By shifting the idea people can have of an ordinary object, I transform its meaning in order to create an extraordinary object.

Chromophone
Benjamin Newland

作品の写真
  • Benjamin Newland

Chromophone is a set of tools that allows people to make music from the colours that they see. Many parallels can be drawn between colour and sound, and using them together can help develop our understanding of both.
The Chromophone kit has a colour sampling tool that can be used in three ways: a camera to make music from views and scenery, a pen for sampling colours from drawings and pictures, and a wand to create and perform music from and within an environment.
The second unit converts the sampled colours into musical notes and plays them through its built in speaker.
Chromophone opens up opportunities to make music from your environment and your view, compose graphically, and combine stories, music and drawing in new ways.

Typing the Sound
Fabien Cappello

作品の写真
  • Fabien Cappello

Typing the Sound is a project where the skills we developed in typing text on a keyboard are turned into a musical ability, and where the narrative of a text is used to create music.
I wish you could read the sound.
I wish you could hear the text.
Written language becomes an interface for the musical performance. From there a lot of possibilities are imaginable...
Sounds leave traces on paper and my music becomes readable.
I wish you could read the sound.
I wish you could hear the text.
The worst text can be turned into the most beautiful music, and words that make sense sound good together.

Faraday Drone
Matthew Plummer-Fernandez

作品の写真
  • Matthew Plummer-Fernandez

In 1831 Michael Faraday demonstrated that electricity could be human-powered by means of an electromagnetic device. The divide between human-powered musical instruments and electrical instruments prompted me to go back to that elementary discovery and apply it to the basic creation of a human-powered electronic instrument. Winding and manipulating an electric motor by hand create electrical and magnetic fields. These equate to drone sounds of controllable pitch, volume and human nuances when transferred to a speaker. The human-generated electrical signal can be further processed by analogue and digital means to create a wider range of textures and timbres.

Ceramic Sound Landscape
Jozephine Duker

作品の写真
  • Jozephine Duker

The Sound Landscape, consisting of porcelain bowls on flexible rubber feet, invites people to play music, using their hands or everyday objects like a pen.
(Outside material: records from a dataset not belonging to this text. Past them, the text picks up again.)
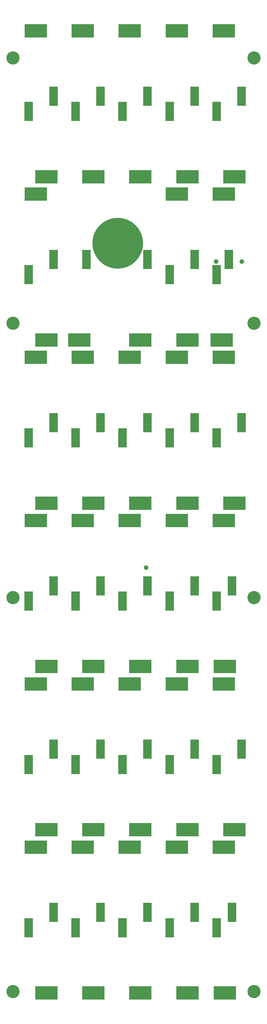
<source format=gts>
%FSLAX44Y44*%
%MOMM*%
G71*
G01*
G75*
G04 Layer_Color=8388736*
%ADD10R,2.5000X6.0000*%
%ADD11R,6.9850X4.0000*%
%ADD12C,1.0000*%
%ADD13C,16.0000*%
%ADD14C,4.0000*%
%ADD15C,1.2700*%
%ADD16R,1.2192X0.8128*%
%ADD17R,1.0200X3.8000*%
%ADD18R,0.3556X0.7620*%
%ADD19R,0.7620X0.3556*%
%ADD20R,2.7940X2.7940*%
%ADD21C,0.2540*%
%ADD22R,2.7032X6.2032*%
%ADD23R,7.1882X4.2032*%
%ADD24C,16.2032*%
%ADD25C,4.2032*%
%ADD26C,1.4732*%
D22*
X675240Y2903220D02*
D03*
X525240D02*
D03*
X375240D02*
D03*
X225240D02*
D03*
X75240D02*
D03*
X154760Y2951780D02*
D03*
X304760D02*
D03*
X454760D02*
D03*
X604760D02*
D03*
X754760D02*
D03*
X675240Y2383220D02*
D03*
X525240D02*
D03*
X75240D02*
D03*
X154760Y2431780D02*
D03*
X454760D02*
D03*
X259760D02*
D03*
X604760D02*
D03*
X714760D02*
D03*
X675240Y1863220D02*
D03*
X525240D02*
D03*
X375240D02*
D03*
X225240D02*
D03*
X75240D02*
D03*
X154760Y1911780D02*
D03*
X304760D02*
D03*
X454760D02*
D03*
X604760D02*
D03*
X754760D02*
D03*
X675240Y1343220D02*
D03*
X525240D02*
D03*
X375240D02*
D03*
X225240D02*
D03*
X75240D02*
D03*
X154760Y1391780D02*
D03*
X304760D02*
D03*
X454760D02*
D03*
X604760D02*
D03*
X724760D02*
D03*
X675240Y823220D02*
D03*
X525240D02*
D03*
X375240D02*
D03*
X225240D02*
D03*
X75240D02*
D03*
X154760Y871780D02*
D03*
X304760D02*
D03*
X454760D02*
D03*
X604760D02*
D03*
X754760D02*
D03*
X675240Y303220D02*
D03*
X525240D02*
D03*
X375240D02*
D03*
X225240D02*
D03*
X75240D02*
D03*
X154760Y351780D02*
D03*
X304760D02*
D03*
X454760D02*
D03*
X604760D02*
D03*
X724760D02*
D03*
D23*
X698100Y3159760D02*
D03*
X548100D02*
D03*
X398100D02*
D03*
X248100D02*
D03*
X98100D02*
D03*
X131900Y2695240D02*
D03*
X281900D02*
D03*
X431900D02*
D03*
X581900D02*
D03*
X731900D02*
D03*
X698100Y2639760D02*
D03*
X548100D02*
D03*
X98100D02*
D03*
X131900Y2175240D02*
D03*
X431900D02*
D03*
X236900D02*
D03*
X581900D02*
D03*
X691900D02*
D03*
X698100Y2119760D02*
D03*
X548100D02*
D03*
X398100D02*
D03*
X248100D02*
D03*
X98100D02*
D03*
X131900Y1655240D02*
D03*
X281900D02*
D03*
X431900D02*
D03*
X581900D02*
D03*
X731900D02*
D03*
X698100Y1599760D02*
D03*
X548100D02*
D03*
X398100D02*
D03*
X248100D02*
D03*
X98100D02*
D03*
X131900Y1135240D02*
D03*
X281900D02*
D03*
X431900D02*
D03*
X581900D02*
D03*
X701900D02*
D03*
X698100Y1079760D02*
D03*
X548100D02*
D03*
X398100D02*
D03*
X248100D02*
D03*
X98100D02*
D03*
X131900Y615240D02*
D03*
X281900D02*
D03*
X431900D02*
D03*
X581900D02*
D03*
X731900D02*
D03*
X698100Y559760D02*
D03*
X548100D02*
D03*
X398100D02*
D03*
X248100D02*
D03*
X98100D02*
D03*
X131900Y95240D02*
D03*
X281900D02*
D03*
X431900D02*
D03*
X581900D02*
D03*
X701900D02*
D03*
D24*
X360000Y2483000D02*
D03*
D25*
X795000Y100000D02*
D03*
Y1355000D02*
D03*
Y2228000D02*
D03*
Y3073500D02*
D03*
X25000Y100000D02*
D03*
Y1355000D02*
D03*
Y2228000D02*
D03*
Y3073500D02*
D03*
D26*
X450000Y1450000D02*
D03*
Y1380000D02*
D03*
X674000Y2425000D02*
D03*
X755727D02*
D03*
M02*

</source>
A moment of pleasure and musicality is created when walking from one place to another in an office building or school, for example. A single mould is used to cast the ceramic bowls in different thicknesses and sizes. This creates the different tones, which are structured in a grid from low to high. This allows people to explore the surface and to learn to play it.

Daily Tempo
Yiting Cheng and Ting-Chung Cheng

作品の写真
  • Yiting Cheng
  • Ting-Chung Cheng

People have different paces in their daily lives. Through the movements of “putting on clothes” as a basic everyday activity, we want to create a wearable instrument which produces sounds that reflect users’ daily habits, rhythms, emotions and tastes in music. We use clothing elements including buttons, zip fasteners, velcro and pins, each assigned a different function, such as beats, notes, effects and choosing music genres. The users have to practice on the instrument to find sound combinations. And the sounds they make with their body movements will create the visual and audible performance.

Knitting Scanner
Azusa Murakami

作品の写真
  • Azusa Murakami

The Knitting Scanner reads patterns in knitted garments and translates them into music. Knitting was chosen as a way of making music visually tangible as they share many similar qualities: rhythm, pattern, structure, language, and improvement through constant repetition. Initially two aspects of knitting were explored for their potential musical translation, the movement of the needles, and the patterns in the knitting. After parallel investigations with prototypes, the pattern reader was chosen as it had more strength as a project for the possibilities of exploring the cultural and interactive aspects of knitting.